Data on Tuesday showed that US banks' profits tumbled nearly 70% to $ 18.5 billion in the first quarter of 2020, compared to the same period last year, with banks affected by the economic repercussions of the Corona virus pandemic.

The Deposit Insurance Corporation said that the "deterioration of economic activity" had caused banks to write off bad debts and allocate billions of dollars to cover future losses.

More than half of the US banks reported a decline in profits, while 7.3% of banks reported no profits.

The new report - the first government survey of the banking sector since the beginning of the pandemic - shows that banks set aside $ 38.8 billion to cover potential loan losses in the future, an increase of about 280% from the first quarter of the previous year.

With many investors taking profit-taking sales in the stock market, US banks saw a jump of $ 1.2 trillion (or 8.5%) in deposits during the first quarter compared to the previous three months.

Warning

These negative results came at a time when US Federal Reserve Chairman Jerome Powell on Tuesday warned of the continued great uncertainty surrounding the extent and pace of the American economy recovering from the repercussions of the emerging Corona Virus pandemic, indicating that the main interest rate in the United States will remain Close to 0% until the clouds of the economy fade.
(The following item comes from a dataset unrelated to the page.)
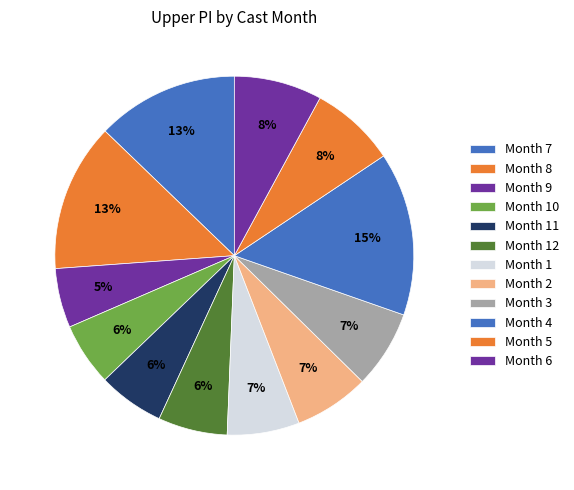

What is the largest slice in the pie chart?

Month 4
Powell said in a pre-written speech before the Senate Banking Committee of the banks that "the levels of economic output and employment are still much lower than before the pandemic, and the great uncertainty still surrounds the timing and strength of recovery."

"It is unlikely that a full recovery of the economy will happen before people are restored to contain the disease," Powell added.

He warned that low-income groups, as well as African Americans, Hispanics and women, are the hardest hit by the economic downturn, increasing the risk of divisions in society.

Powell also warned of the risks to the recovery of small companies that represent a large part of the labor market in the United States.

The testimony of the President of the Federal Reserve came at a time when Congress is discussing the additional stimulus package for the American economy, after about three trillion had already been allocated to stimulate the economy since the outbreak of the emerging Corona virus.